Setiap "penghilangan" dalam novel sarat makna simbolis. Misalnya, hilangnya jam tangan bisa ditafsirkan sebagai lenyapnya konsep waktu, yang berarti hilangnya kesadaran akan sejarah dan masa depan. Hilangnya burung bisa diartikan sebagai sirnanya kebebasan, dan hilangnya parfum adalah penghapusan identitas dan kenangan personal. Semua ini menunjukkan bahwa pelupaan bukanlah sesuatu yang netral, melainkan sebuah bentuk kekerasan epistemik yang menghancurkan hubungan manusia dengan dunia dan dirinya sendiri.

Simbolisme ini diperkuat oleh narasi yang tenang namun mengerikan. Ogawa tidak menggunakan deskripsi yang eksplisit brutal, tetapi justru lewat deskripsi yang lembut dan puitis, ia menciptakan atmosfer yang menyesakkan. Kekerasan dalam novel ini bersifat sunyi, namun terasa mendalam dan menghantui.

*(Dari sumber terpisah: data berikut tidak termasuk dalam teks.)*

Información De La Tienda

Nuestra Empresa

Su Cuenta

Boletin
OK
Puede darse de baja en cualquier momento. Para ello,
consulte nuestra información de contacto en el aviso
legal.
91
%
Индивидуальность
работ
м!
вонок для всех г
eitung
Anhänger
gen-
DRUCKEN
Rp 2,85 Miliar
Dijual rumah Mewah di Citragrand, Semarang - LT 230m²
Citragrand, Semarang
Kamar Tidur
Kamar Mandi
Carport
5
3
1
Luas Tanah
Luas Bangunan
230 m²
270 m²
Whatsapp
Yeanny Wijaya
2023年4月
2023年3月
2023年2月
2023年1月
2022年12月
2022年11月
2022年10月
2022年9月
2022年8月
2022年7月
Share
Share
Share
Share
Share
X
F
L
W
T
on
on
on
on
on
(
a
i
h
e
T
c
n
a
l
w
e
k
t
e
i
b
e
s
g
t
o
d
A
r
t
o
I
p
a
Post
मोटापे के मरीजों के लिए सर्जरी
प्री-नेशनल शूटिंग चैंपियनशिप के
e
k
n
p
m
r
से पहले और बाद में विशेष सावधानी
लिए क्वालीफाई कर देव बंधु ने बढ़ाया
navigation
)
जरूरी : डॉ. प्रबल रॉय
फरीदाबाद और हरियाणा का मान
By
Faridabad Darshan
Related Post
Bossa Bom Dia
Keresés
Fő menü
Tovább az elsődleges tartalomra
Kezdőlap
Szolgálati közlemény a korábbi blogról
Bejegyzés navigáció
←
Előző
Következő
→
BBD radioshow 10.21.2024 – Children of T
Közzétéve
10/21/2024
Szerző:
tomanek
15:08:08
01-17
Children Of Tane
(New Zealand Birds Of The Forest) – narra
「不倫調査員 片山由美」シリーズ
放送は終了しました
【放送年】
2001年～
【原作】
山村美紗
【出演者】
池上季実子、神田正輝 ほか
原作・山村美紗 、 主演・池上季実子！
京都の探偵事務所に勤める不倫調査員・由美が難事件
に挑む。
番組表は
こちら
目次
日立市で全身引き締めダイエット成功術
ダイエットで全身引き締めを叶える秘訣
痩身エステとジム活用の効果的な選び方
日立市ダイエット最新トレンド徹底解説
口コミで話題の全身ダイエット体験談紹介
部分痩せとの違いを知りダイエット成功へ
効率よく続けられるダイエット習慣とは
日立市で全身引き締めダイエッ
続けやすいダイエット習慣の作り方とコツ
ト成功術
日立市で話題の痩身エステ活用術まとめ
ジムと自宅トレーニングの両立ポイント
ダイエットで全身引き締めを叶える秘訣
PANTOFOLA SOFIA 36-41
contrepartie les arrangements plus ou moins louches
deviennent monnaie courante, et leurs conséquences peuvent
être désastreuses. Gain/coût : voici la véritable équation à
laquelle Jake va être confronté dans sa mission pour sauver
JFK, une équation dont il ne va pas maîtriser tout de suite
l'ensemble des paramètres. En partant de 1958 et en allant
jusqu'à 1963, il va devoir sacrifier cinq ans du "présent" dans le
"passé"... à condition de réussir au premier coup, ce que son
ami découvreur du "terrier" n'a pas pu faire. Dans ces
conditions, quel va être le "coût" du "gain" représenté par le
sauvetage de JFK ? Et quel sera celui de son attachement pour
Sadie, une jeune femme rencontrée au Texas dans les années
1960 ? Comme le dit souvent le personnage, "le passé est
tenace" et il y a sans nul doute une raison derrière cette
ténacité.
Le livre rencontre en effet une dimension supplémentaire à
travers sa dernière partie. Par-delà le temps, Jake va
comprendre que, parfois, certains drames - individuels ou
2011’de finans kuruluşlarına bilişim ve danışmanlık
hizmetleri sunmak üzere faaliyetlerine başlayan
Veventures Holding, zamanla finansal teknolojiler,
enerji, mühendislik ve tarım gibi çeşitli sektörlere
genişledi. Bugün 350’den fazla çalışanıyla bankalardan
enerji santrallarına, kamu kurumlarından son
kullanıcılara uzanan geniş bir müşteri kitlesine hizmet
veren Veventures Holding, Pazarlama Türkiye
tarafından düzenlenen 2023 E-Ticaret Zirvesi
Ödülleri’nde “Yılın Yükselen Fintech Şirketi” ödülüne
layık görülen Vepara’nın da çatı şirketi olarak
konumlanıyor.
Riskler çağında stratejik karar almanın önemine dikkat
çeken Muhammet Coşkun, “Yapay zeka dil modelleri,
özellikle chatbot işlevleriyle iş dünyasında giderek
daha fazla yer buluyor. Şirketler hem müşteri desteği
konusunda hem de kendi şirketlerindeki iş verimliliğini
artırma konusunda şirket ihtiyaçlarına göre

D. Kritik Sosial dan Relevansi Kontemporer

Meskipun berlatar di dunia fiksi, The Memory Police membawa pesan yang sangat relevan dengan kondisi sosial-politik kontemporer. Dalam era disinformasi, sensor, dan manipulasi media, novel ini menjadi alegori tentang bagaimana kebenaran bisa dikonstruksi ulang oleh pihak berkuasa. Fenomena penghilangan sejarah atau pelurusan narasi oleh negara otoriter adalah kenyataan yang masih terjadi di banyak tempat di dunia.

Lebih jauh, novel ini juga menggambarkan bagaimana masyarakat bisa menjadi apatis dan menerima pelupaan sebagai bagian dari kehidupan. Karakter-karakter dalam novel jarang mempertanyakan mengapa penghilangan terjadi. Mereka hanya mengikuti arus, menunjukkan bagaimana dominasi ideologis bekerja: bukan hanya dengan paksaan, tetapi melalui normalisasi. Ini menjadi refleksi tentang pentingnya kesadaran kritis dan peran individu dalam mempertahankan kebenaran.

3. Kesimpulan

The Memory Police bukan sekadar novel fiksi ilmiah atau distopia, tetapi sebuah karya sastra yang menghadirkan renungan mendalam tentang memori, kekuasaan, dan identitas. Yoko Ogawa, dengan gaya penulisan yang lembut namun menusuk, berhasil menggambarkan dunia yang secara perlahan kehilangan makna dan kemanusiaan. Dalam dunia tersebut, ingatan menjadi bentuk terakhir dari perlawanan, dan menulis menjadi cara untuk menjaga agar manusia tetap manusia.

Melalui tokoh-tokohnya, simbolisme, dan dunia yang dibangunnya, Ogawa memperingatkan pembaca akan bahaya penghapusan sejarah dan kontrol narasi oleh pihak berkuasa. Novel ini mengajarkan bahwa mempertahankan ingatan—baik pribadi maupun kolektif—adalah tindakan yang politis dan mendalam. Dalam masyarakat yang terus berubah dan sering kali dilanda manipulasi informasi, The Memory Police menjadi panggilan untuk tidak melupakan, untuk terus mengingat, dan untuk menolak tunduk pada kekuasaan yang ingin menghapus kemanusiaan kita.